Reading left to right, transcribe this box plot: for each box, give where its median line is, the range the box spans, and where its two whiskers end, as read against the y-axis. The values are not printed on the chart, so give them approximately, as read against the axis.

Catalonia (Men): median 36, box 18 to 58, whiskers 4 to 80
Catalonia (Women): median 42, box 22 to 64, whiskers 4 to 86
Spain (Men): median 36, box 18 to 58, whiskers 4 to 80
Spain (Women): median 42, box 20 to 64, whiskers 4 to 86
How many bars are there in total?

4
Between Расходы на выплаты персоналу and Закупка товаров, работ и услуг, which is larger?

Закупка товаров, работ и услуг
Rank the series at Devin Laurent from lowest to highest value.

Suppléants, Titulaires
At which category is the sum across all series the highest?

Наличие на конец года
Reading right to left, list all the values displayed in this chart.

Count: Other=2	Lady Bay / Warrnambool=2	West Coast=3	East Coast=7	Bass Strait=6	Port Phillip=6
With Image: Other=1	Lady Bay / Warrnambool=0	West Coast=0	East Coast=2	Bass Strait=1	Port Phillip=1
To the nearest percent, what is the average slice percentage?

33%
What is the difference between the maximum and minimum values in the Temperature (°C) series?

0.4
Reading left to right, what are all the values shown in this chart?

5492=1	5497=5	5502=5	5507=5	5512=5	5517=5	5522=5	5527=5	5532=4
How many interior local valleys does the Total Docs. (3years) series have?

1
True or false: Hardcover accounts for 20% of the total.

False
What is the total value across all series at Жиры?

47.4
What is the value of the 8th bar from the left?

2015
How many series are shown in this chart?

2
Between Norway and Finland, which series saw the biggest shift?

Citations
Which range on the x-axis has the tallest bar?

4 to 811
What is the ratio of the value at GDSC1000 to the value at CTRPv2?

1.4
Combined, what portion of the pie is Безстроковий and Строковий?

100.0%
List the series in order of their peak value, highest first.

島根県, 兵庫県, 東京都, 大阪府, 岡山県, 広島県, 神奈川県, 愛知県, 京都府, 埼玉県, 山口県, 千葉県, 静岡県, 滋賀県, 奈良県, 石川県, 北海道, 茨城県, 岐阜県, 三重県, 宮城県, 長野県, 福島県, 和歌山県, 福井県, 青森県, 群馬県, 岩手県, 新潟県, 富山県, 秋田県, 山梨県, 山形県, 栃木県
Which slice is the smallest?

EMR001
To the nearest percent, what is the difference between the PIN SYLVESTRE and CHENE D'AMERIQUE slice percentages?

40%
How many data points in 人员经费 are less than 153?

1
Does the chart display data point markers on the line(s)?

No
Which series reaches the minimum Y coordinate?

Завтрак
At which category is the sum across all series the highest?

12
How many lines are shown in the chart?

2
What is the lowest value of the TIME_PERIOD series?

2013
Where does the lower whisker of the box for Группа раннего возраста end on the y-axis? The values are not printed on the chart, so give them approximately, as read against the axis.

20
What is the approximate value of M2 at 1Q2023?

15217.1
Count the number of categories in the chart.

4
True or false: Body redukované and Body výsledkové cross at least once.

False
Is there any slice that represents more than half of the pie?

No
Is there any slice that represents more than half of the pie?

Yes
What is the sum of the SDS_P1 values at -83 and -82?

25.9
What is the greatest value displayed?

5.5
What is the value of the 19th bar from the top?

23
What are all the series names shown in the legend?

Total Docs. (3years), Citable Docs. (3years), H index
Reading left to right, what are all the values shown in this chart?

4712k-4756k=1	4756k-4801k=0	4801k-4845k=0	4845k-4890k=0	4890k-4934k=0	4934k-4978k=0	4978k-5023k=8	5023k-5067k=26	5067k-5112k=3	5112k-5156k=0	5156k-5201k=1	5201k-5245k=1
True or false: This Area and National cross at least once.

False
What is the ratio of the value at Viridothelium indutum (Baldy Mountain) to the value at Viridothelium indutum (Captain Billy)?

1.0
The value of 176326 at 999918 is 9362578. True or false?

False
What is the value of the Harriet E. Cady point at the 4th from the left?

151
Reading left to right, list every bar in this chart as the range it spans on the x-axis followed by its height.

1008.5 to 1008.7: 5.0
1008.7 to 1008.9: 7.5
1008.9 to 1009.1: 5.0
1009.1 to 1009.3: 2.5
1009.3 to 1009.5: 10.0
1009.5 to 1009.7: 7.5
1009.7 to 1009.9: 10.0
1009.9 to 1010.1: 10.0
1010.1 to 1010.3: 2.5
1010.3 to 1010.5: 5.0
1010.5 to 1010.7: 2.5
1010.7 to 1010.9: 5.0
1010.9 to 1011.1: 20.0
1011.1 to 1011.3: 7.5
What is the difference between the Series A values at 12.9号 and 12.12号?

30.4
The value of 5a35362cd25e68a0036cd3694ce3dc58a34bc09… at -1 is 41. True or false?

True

HOW TO COMPLETE THIS TASK: Count the lines in the records above that contain the string "nearest", matching case exactly, and reply with the number alone.

FINISHED TASK: 2